Inositol 1,4,5 trisphosphate (IP3) signaling plays a crucial role in a wide range of eukaryotic processes. In Plasmodium falciparum, IP3 elicits Ca2+ release from intracellular Ca2+ stores, even though no
IP3 receptor homolog has been identified to date. The human host
hormone melatonin plays a key role in entraining the P. falciparum life cycle in the intraerythrocytic stages, apparently through an IP3-dependent Ca2+ signal. The
melatonin-induced cytosolic Ca2+ ([Ca2+]cyt) increase and
malaria cell cycle can be blocked by the
IP3 receptor blocker
2-aminoethyl diphenylborinate (2-APB). However, 2-APB also inhibits store-operated Ca2+ entry (SOCE). Therefore, we have used two novel 2-APB derivatives,
DPB162-AE and DPB163-AE, which are 100-fold more potent than 2-APB in blocking SOCE in mammalian cells, and appear to act by interfering with clustering of STIM
proteins. In the present work we report that
DPB162-AE and DPB163-AE block the [Ca2+]cyt rise in response to
melatonin in P. falciparum, but only at high concentrations. These compounds also block SOCE in the parasite at similarly high concentrations suggesting that P. falciparum SOCE is not activated in the same way as in mammalian cells. We further find that
DPB162-AE and DPB163-AE affect the development of the intraerythrocytic parasites and invasion of new red blood cells. Our efforts to episomally express
proteins that compete with native
IP3 receptor like IP3-sponge and an IP3 sensor such as IRIS proved to be lethal to P. falciparum during intraerythrocytic cycle. The present findings point to an important role of IP3-induced Ca2+ release in intraerythrocytic stage of P. falciparum.

● **Material provided**
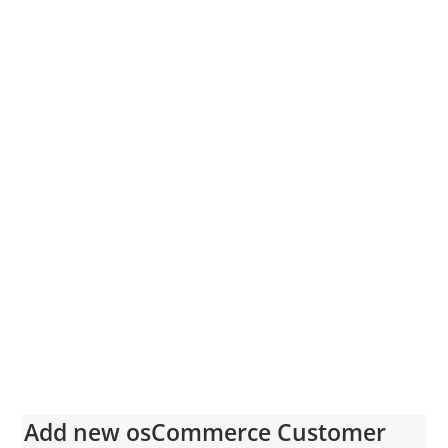
Add new osCommerce Customer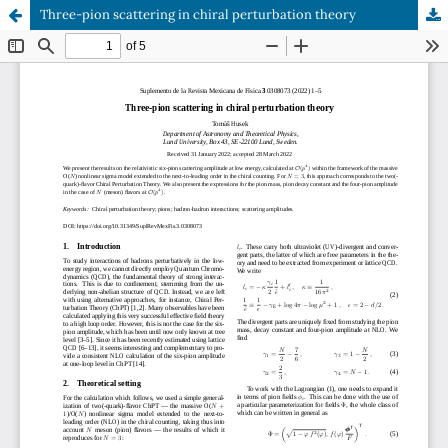
Three-pion scattering in chiral perturbation theory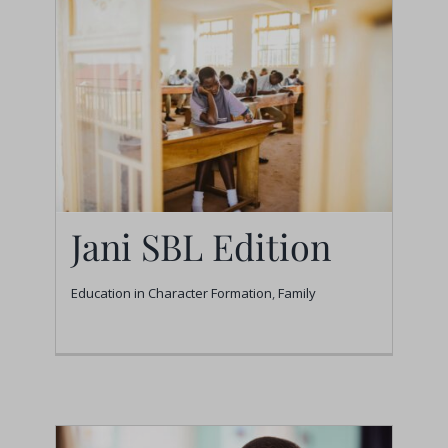
Jani SBL Edition
Education in Character Formation
,
Family
Jani SBL Edition
Education in Character Formation
Family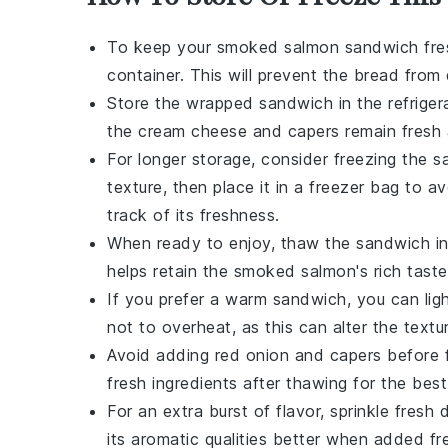
To keep your
smoked salmon sandwich
fre
container. This will prevent the
bread
from 
Store the wrapped sandwich in the
refriger
the
cream cheese
and
capers
remain fresh 
For longer storage, consider freezing the sa
texture, then place it in a
freezer bag
to avo
track of its freshness.
When ready to enjoy, thaw the sandwich in 
helps retain the
smoked salmon
's rich tas
If you prefer a warm sandwich, you can lig
not to overheat, as this can alter the text
Avoid adding
red onion
and
capers
before 
fresh ingredients after thawing for the best
For an extra burst of flavor, sprinkle fresh
d
its aromatic qualities better when added fr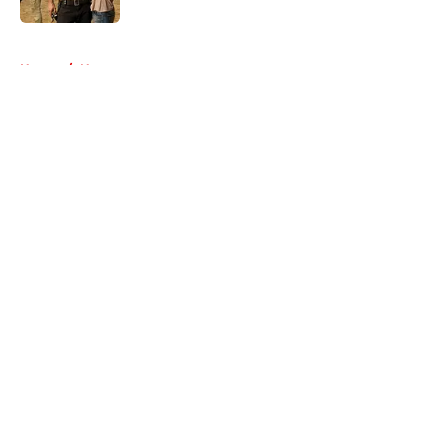
5 related articles loaded
Home
/
Negan
About
Openings
Contact
Our 300+ Sites
FanSided Daily
Pitch a Story
Privacy Policy
Terms of Use
Cookie Policy
Legal Disclaimer
Accessibility Statement
A-Z Index
Cookies Settings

● **Tasks to complete**
1 > In the passage on IP3 signaling in P. falciparum, rewrite the paragraph beginning "Inositol 1,4,5 trisphosphate (IP3) signaling plays a crucial role" as a short bulleted list of its main facts.
2 > According to the passage on IP3 signaling in P. falciparum, how much more potent than 2-APB are DPB162-AE and DPB163-AE at blocking SOCE in mammalian cells?
3 > State whether each statement agrees with the passage on IP3 signaling in P. falciparum. Answer yes or no for each and quote the deciding words.
(a) An IP3 receptor homolog has been identified in P. falciparum.
(b) DPB162-AE and DPB163-AE block the melatonin-induced [Ca2+]cyt rise in P. falciparum only at high concentrations.
(c) P. falciparum survived episomal expression of the IP3-sponge during the intraerythrocytic cycle.

● **Activity answers**
1 >
- IP3 signaling is important in many eukaryotic processes.
- In P. falciparum, IP3 releases Ca2+ from intracellular stores, though no IP3 receptor homolog has been identified.
- The host hormone melatonin entrains the parasite's intraerythrocytic life cycle, apparently through an IP3-dependent Ca2+ signal.
- The IP3 receptor blocker 2-APB blocks both the melatonin-induced [Ca2+]cyt rise and the cell cycle, but it also inhibits store-operated Ca2+ entry (SOCE).
- The derivatives DPB162-AE and DPB163-AE are 100-fold more potent than 2-APB against SOCE in mammalian cells and seem to interfere with STIM protein clustering.
- In P. falciparum, they block the melatonin response and SOCE only at high concentrations. This suggests that parasite SOCE is activated differently than in mammalian cells.
- They also affect intraerythrocytic development and invasion of new red blood cells.
- Episomal expression of an IP3-sponge or the IP3 sensor IRIS was lethal to the parasite.
- IP3-induced Ca2+ release appears important in the intraerythrocytic stage.

2 > They are 100-fold more potent.

3 >
(a) No: "no IP3 receptor homolog has been identified to date"
(b) Yes: "but only at high concentrations"
(c) No: "proved to be lethal to P. falciparum during intraerythrocytic cycle"